Depois que a equipe responsável pelo projeto é montada, é hora de construir o protótipo do produto. Para isso, o time tem acesso aos recursos da Samsung para conseguir tirar seu plano do papel e validar suas ideias. A empresa também promove uma feira do C-Lab para demonstração dos projetos e uma plataforma para que projetos nessa etapa de validação sejam apresentados a outros funcionários e a consumidores que podem dar sua opinião que ajudará a moldar o produto final.

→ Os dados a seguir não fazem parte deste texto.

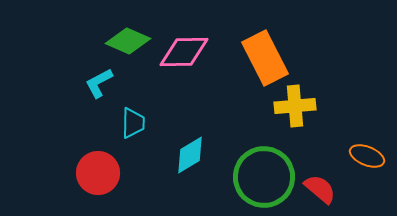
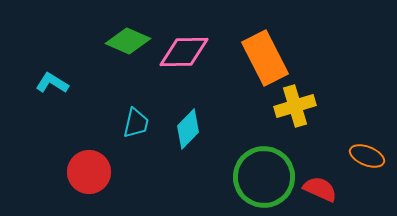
cyan L-shape: moved 47 px left; rotated 60 degrees clockwise
yellow cross: rotated 12 degrees counterclockwise
cyan trapezoid: moved 3 px right; rotated 12 degrees clockwise
cyan diamond: moved 2 px left, 26 px up; rotated 15 degrees counterclockwise
red circle: moved 9 px left, 1 px up
red semicircle: rotated 16 degrees counterclockwise
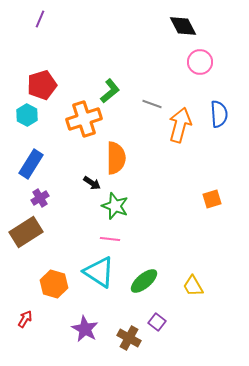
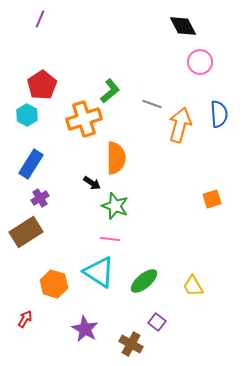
red pentagon: rotated 16 degrees counterclockwise
brown cross: moved 2 px right, 6 px down
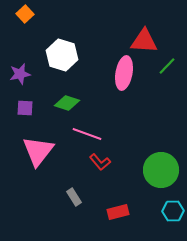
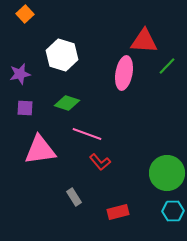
pink triangle: moved 2 px right, 1 px up; rotated 44 degrees clockwise
green circle: moved 6 px right, 3 px down
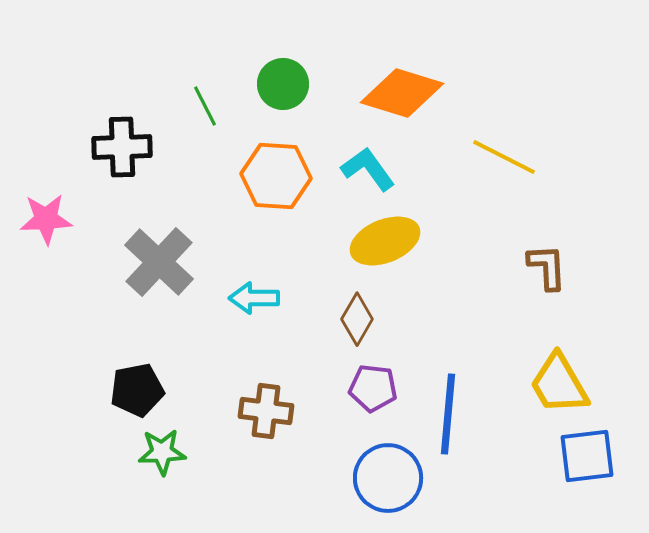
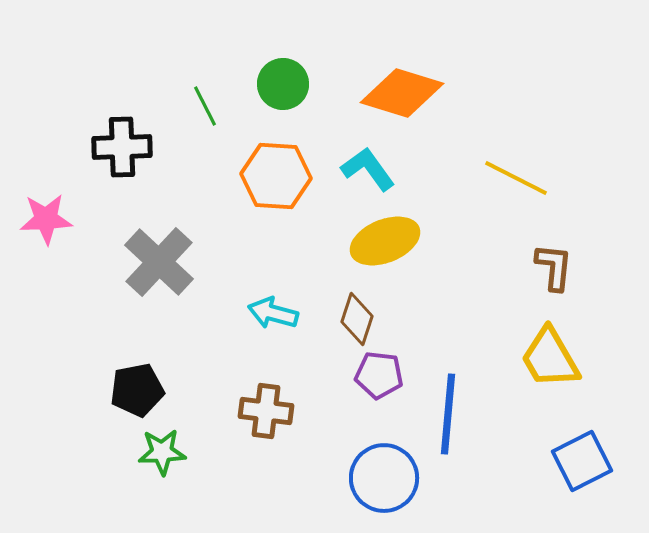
yellow line: moved 12 px right, 21 px down
brown L-shape: moved 7 px right; rotated 9 degrees clockwise
cyan arrow: moved 19 px right, 15 px down; rotated 15 degrees clockwise
brown diamond: rotated 12 degrees counterclockwise
yellow trapezoid: moved 9 px left, 26 px up
purple pentagon: moved 6 px right, 13 px up
blue square: moved 5 px left, 5 px down; rotated 20 degrees counterclockwise
blue circle: moved 4 px left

É por isso que os projetos do C-Lab costumam dar as caras durante a CES, que é a maior feira de tecnologia do planeta. A empresa não está apenas querendo demonstrar as ideias de seus funcionários para o mundo, também é parte importante do processo ver o que o mundo externo fala sobre os projetos para saber como melhorá-los.

Meu projeto foi validado. E agora?

Ao final do período de incubação, a equipe tem uma escolha: pode voltar para o seu posto de trabalho ou continuar com seu projeto. No entanto, a Samsung Electronics é uma empresa gigantesca, com mais de 300 mil funcionários espalhados pelo mundo. Isso porque a empresa lida com quase todos os tipos de dispositivos eletrônicos: áudio, vídeo, telefonia, computadores, tablets… mesmo assim, boa parte dos projetos do C-Lab não se encaixa dentro dos planos de mercado da Samsung.

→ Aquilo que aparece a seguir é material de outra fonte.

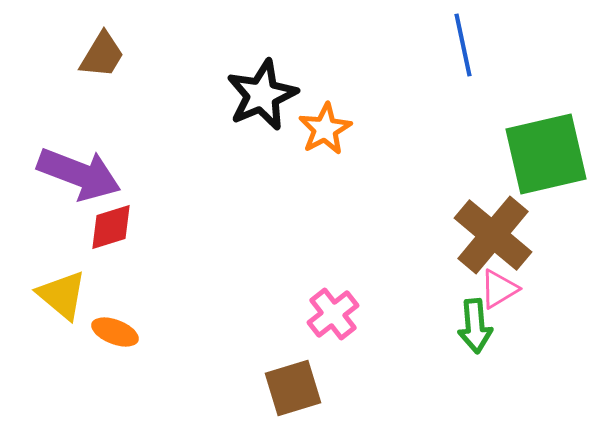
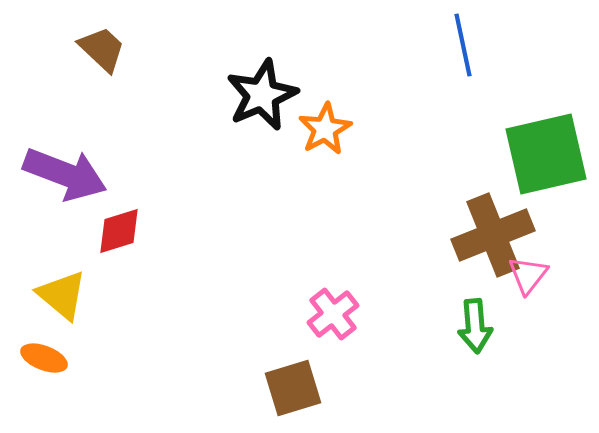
brown trapezoid: moved 6 px up; rotated 78 degrees counterclockwise
purple arrow: moved 14 px left
red diamond: moved 8 px right, 4 px down
brown cross: rotated 28 degrees clockwise
pink triangle: moved 29 px right, 14 px up; rotated 21 degrees counterclockwise
orange ellipse: moved 71 px left, 26 px down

Isso não quer dizer que o projeto é abandonado só por não fazer parte de um plano de marketing da Samsung. Justamente por isso, um projeto bem-sucedido no C-Lab pode passar por um “spin-off”: isso significa que o projeto pode ser separado da gigante coreana e começar a operar como uma empresa independente.

No entanto, isso não quer dizer que a Samsung lava completamente as mãos com as novas startups nascidas a partir do spin-off do C-Lab. A partir do momento em que um projeto obtém a “graduação” para se separar da Samsung e virar uma empresa à parte, a coreana continua a apoiar o projeto com investimento em dinheiro e consultoria. A companhia também pode oferecer apoio na divulgação dos projetos por meio de seus canais de relações públicas e marketing.

Reprodução

Mas por que a Samsung gostaria de fazer isso?

Bom, a Samsung não faz isso só por ser boazinha. Quando uma startup surge a partir da C-Lab, a companhia mantém um percentual de participação de 20% na companhia, que pode virar uma fortuna se o projeto for adiante.

Vamos usar o exemplo recente da Uber. A empresa concluiu recentemente seu IPO e colocou suas ações para negociação na bolsa de valores e, na abertura das negociações, a empresa era estimada em nada menos do que US$ 82,4 bilhões. Agora imagine se a Uber tivesse nascido como parte do C-Lab: 20% desse valor, ou cerca de US$ 16,5 bilhões, pertenceria à Samsung se a empresa decidisse se desfazer de sua participação. A empresa também teria a opção de segurar essas ações esperando uma valorização futura. Tudo isso graças a um pequeno investimento feito em um projeto de um funcionário.

E se o projeto não der certo?

O mundo das startups é cruel: a maioria das empresas não consegue se sustentar no longo prazo, o que é natural. A cultura do Vale do Silício indica que 90% delas não acaba obtendo sucesso e fecha as portas. Não há como garantir que os spin-offs do C-Lab tenham um destino similar.

Neste caso, a Samsung oferece uma rede de proteção para seus ex-funcionários que graduaram projetos do C-Lab ao nível de empresas independentes. Mesmo que seus planos naufraguem, eles ainda têm a oportunidade de voltar para a Samsung e continuar em seu antigo posto de trabalho.